Le café de ma soeur La brasserie du stade, plus connu comme étant Chez Gaby - café ouvrier qui a longtemps accueilli ceux qui y vont et ceux qui en reviennent ... de l'usine, va encore perdre des clients. Déjà qu'ils vont dépenser leurs sous aux bandits manchots, les machines à sous du Casino construit sur les hauteurs à côté du crassier qui sert de belvédère à un restaurant panoramique et une piste de ski artificielle, la plus grande d'Europe. Une ville qui a longtemps vécu sur la manne des taxes professionnelles que le président va supprimer bientôt. 

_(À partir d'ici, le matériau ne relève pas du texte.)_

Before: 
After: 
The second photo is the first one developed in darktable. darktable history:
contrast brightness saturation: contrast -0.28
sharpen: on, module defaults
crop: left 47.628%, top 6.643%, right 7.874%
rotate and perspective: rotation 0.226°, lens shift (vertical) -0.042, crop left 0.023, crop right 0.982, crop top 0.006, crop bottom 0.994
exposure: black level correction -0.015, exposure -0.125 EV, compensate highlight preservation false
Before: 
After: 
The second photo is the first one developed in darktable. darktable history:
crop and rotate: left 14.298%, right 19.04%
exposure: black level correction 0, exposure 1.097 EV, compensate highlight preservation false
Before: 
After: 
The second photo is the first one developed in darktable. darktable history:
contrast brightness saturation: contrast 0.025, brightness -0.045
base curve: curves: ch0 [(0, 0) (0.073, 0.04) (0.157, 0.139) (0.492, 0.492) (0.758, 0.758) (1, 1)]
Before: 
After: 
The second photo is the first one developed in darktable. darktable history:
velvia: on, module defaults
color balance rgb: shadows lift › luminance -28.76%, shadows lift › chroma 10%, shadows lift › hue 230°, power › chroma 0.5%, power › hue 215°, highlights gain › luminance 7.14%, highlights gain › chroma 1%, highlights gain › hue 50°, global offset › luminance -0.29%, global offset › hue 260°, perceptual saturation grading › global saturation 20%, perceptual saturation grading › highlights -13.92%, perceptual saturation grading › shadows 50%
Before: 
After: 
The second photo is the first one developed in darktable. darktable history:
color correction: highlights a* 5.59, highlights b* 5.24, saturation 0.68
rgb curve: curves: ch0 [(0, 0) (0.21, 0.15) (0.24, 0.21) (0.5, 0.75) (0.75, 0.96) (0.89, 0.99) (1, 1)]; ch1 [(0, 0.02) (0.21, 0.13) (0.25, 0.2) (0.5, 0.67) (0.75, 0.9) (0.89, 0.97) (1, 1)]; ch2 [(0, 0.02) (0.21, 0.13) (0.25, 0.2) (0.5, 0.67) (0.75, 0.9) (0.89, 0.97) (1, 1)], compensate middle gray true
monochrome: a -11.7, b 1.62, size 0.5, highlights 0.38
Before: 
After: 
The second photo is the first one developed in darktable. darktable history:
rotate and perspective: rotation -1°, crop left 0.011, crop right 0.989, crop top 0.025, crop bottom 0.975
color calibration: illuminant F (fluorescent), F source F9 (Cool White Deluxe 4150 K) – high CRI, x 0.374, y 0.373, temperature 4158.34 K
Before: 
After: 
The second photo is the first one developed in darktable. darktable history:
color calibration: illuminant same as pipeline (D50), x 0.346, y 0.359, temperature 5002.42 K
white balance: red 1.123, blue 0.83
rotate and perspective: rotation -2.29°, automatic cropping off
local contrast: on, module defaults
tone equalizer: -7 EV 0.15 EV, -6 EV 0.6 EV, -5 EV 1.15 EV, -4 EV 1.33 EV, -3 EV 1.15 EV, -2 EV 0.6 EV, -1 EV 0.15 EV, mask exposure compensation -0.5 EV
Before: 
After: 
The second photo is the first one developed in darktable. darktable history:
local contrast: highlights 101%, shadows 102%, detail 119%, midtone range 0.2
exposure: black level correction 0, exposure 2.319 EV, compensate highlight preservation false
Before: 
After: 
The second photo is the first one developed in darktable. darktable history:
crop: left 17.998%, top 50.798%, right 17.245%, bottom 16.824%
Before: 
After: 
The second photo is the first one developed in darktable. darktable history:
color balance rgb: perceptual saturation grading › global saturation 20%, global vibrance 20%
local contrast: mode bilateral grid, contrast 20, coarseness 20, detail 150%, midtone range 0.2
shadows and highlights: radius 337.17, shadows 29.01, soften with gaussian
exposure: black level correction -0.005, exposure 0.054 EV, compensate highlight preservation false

C'est dans la salle des Machine à sous que j'ai vécu une scène qui devrait être le moteur de mon prochain livre, à défaut d'être un documentaire : rencontrant le directeur du Casino de l'époque, il me fait visiter la grande salle, celle des jeux nobles : roulettes, Black Jack .. puis l'autre salle avec des dizaines de machines à sous dont l'une fonctionne même à coups de 50 euros. Il m'explique qu'ici pas de décorum, on accepte les baskets et ces mots dans sa bouche : la salle du Tout venant.

Avec cette étrange coïncidence qui fait que le matin même, interviewant un ancien ouvrier, il me raconte mon grand-père poussant les wagons dans l'usine, celle-là même de Gandrange, poussant le Tout venant, le charbon non trié. Et ajoutant : un sale le boulot !

Deux moments de la journée qui viennent se percuter violemment dans ma tête autour d'un mot  le Tout venant, et qui renvoie la masse laborieuse à ce qu'elle a de plus méprisable. Un tout qui va et vient au bon gré des nécessités économiques, celui du Capital. Les ouvriers, les petites mains, les caissières des supermarchés, les plongeurs des restaurants chics, les femmes de ménage des chaines hôtelières, les corvéables, les intérimaires.... le Tout venant qui enrichit une petite part de notre société, peu nombreuse mais au pouvoir incontestable.

Ceux du travail déprécié, du travail déplacé, ceux des bas salaires, ceux qui doivent payer cash leur part à la crise qui continue pourtant à nourrir grassement les Parvenus.

Je sais que mon vocabulaire semble dater mais il ne suffit pas de dissoudre certains mots dans les grands discours  pour qu'ils n'aient plus de sens. Bien au contraire. Il suffit de les regarder bien en face, de les redire plusieurs fois, de leur redonner vie pour qu'ils nous donnent à voir ce que l'on a tenté de cacher, d'édulcorer. Remettons les sur le devant de la scène pour entendre ce qu'ils ont à raconter sur le présent.

Et puis zut, puisque je suis issue du peuple Tout venant, je veux  utiliser les mots qui me font du bien, qui me donnent du courage et qui permettent de m'extraire de la soi-disant complexité du monde qui ne pourrait être compris que par quelques nantis du savoir. Il est  grand temps que je m'attèle à ce livre. Il est grand temps que je me mette au boulot.